▶ **WHAT YOU ARE ASKED TO DO**: Extract everything in the listing from the line containing "10HABER BÜLTENINE ÜYE" down to the line containing "İlgili Haberler", both included, and copy those lines unchanged.
--- TASK DATA Enclosed Below ---
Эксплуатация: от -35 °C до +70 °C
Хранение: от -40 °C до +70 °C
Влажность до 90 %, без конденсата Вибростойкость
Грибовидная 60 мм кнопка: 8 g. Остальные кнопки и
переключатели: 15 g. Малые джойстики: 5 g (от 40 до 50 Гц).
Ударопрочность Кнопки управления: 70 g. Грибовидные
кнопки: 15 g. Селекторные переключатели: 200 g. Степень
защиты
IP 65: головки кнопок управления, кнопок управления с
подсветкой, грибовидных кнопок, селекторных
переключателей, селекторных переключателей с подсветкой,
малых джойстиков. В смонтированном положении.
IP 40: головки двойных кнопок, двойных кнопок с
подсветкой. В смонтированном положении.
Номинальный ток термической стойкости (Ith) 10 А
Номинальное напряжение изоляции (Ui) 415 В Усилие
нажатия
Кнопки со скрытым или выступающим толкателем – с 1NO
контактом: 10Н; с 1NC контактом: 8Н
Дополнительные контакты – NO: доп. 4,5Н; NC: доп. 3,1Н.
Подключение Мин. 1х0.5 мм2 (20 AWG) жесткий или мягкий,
--- End of Enclosed TASK DATA ---
--- TASK DATA Enclosed Below ---
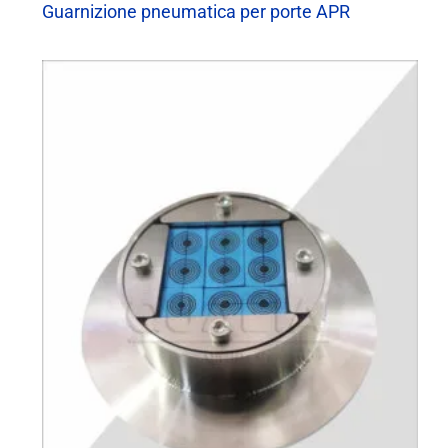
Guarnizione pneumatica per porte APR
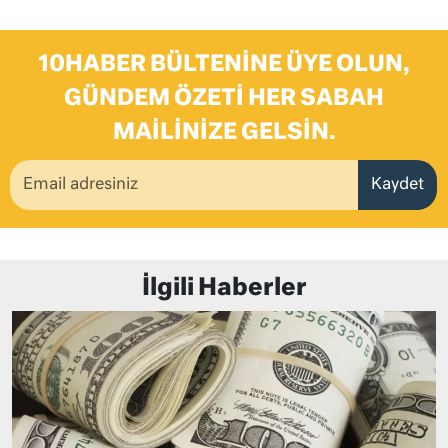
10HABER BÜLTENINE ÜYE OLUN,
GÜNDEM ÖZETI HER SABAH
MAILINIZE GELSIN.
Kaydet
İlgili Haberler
--- End of Enclosed TASK DATA ---
▶ **SOLUTION**:
10HABER BÜLTENINE ÜYE OLUN,
GÜNDEM ÖZETI HER SABAH
MAILINIZE GELSIN.
Kaydet
İlgili Haberler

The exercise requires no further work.